Jacob Sullum doesn’t think legal marijuana would yield an excise tax bonanza:

Gieringer suggests a tax of 50 cents to $1 per joint, which is extremely heavy even compared to the cigarette taxes that prevail in New York City ($3 a pack, or 15 cents a cigarette, on top of the federal excise tax of 39 cents a pack). Even a levy as big as Gieringer proposes would bring in revenues that “might range from $2.2 to $6.4 billion per year,” according to his estimate.

Federal excise taxes have changed since I last looked, but they shed some light on what’s “reasonable”:

  1. Beer (12 oz.) – $0.05
  2. Wine (750 mL) – $0.21
  3. Liquor (750 mL, 80 proof) – $2.14
  4. Cigarettes (pack of 20) – $1.01 (up from $0.39)

State taxes can be much, much higher — but the pot-friendly states of California and Colorado don’t have high excise tax rates compared to other states:

  1. Beer (12 oz.) – $0.01875 [CA], $0.0075 [CO]
  2. Wine (750 mL) – $0.20 [CA], $0.25 [CO]
  3. Liquor (750 mL, 80 proof) – $3.30 [CA], $2.58 [CO]
  4. Cigarettes (pack of 20) – $0.87 [CA], $0.84 [CO]

California NORML argues that an excise of $1 per half-gram “joint” could yield $1 billion per year for the Golden State:

At current levels of consumption, an excise tax of $1 per gram of marijuana would yield $475–$550 million per year, while a tax of $ 2 per gram ($1 per half-gram joint) would yield around $ 1 billion, about the same as California’s current excise tax on cigarettes.

Other economic studies have attempted to evaluate the revenues from a marijuana excise tax. According to a study by Caputo and Ostrom [2], a nationwide excise tax would yield $3.44–$12.25 billion (inflation adjusted to current dollars). Adjusted for population, California’s share would come to $400 million–$1.5 billion. Similar results were obtained by Gieringer [3], who estimated $3.2–$6.4 billion based on a nationwide $1 per joint tax, or $400–$800 million for California. Doubling the tax to $2 per joint could bring the total up to $1.5 billion in California.

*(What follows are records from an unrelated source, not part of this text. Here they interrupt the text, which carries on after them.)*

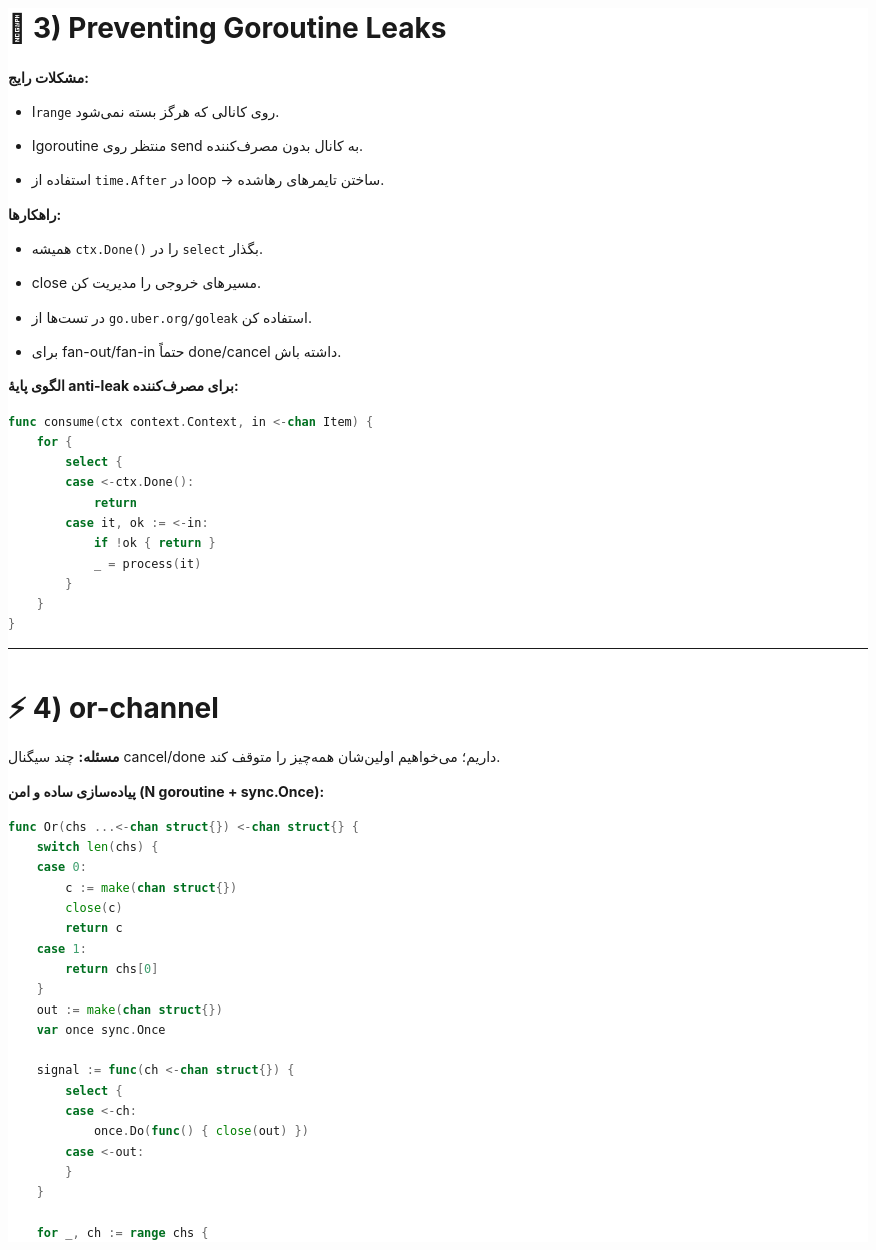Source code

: 
# 🛑 3) Preventing Goroutine Leaks

**مشکلات رایج:**

- ا`range` روی کانالی که هرگز بسته نمی‌شود.
    
- اgoroutine منتظر روی send به کانال بدون مصرف‌کننده.
    
- استفاده از `time.After` در loop → ساختن تایمرهای رهاشده.
    

**راهکارها:**

- همیشه `ctx.Done()` را در `select` بگذار.
    
- close مسیرهای خروجی را مدیریت کن.
    
- در تست‌ها از `go.uber.org/goleak` استفاده کن.
    
- برای fan-out/fan-in حتماً done/cancel داشته باش.
    

**الگوی پایهٔ anti-leak برای مصرف‌کننده:**

```go
func consume(ctx context.Context, in <-chan Item) {
    for {
        select {
        case <-ctx.Done():
            return
        case it, ok := <-in:
            if !ok { return }
            _ = process(it)
        }
    }
}
```

---

# ⚡ 4) or-channel

**مسئله:** چند سیگنال cancel/done داریم؛ می‌خواهیم اولین‌شان همه‌چیز را متوقف کند.

**پیاده‌سازی ساده و امن (N goroutine + sync.Once):**

```go
func Or(chs ...<-chan struct{}) <-chan struct{} {
    switch len(chs) {
    case 0:
        c := make(chan struct{})
        close(c)
        return c
    case 1:
        return chs[0]
    }
    out := make(chan struct{})
    var once sync.Once

    signal := func(ch <-chan struct{}) {
        select {
        case <-ch:
            once.Do(func() { close(out) })
        case <-out:
        }
    }

    for _, ch := range chs {
```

Sales taxes would generate another $240–$400 million, so the total tax revenue could grow quite large:

Another way to estimate the total tax revenues from marijuana is by drawing a parallel with California’s current tax on cigarettes. Fully one-half of the current price of cigarettes is accounted for by taxes and fees. On a $3.60 pack, consumers pay a $0.87 excise tax, $0.28 in sales tax, and another $0.74 for the tobacco settlement. A similar 50% level of taxation in a legal $3–$5 billion marijuana market would yield $1.5–$2.5 billion.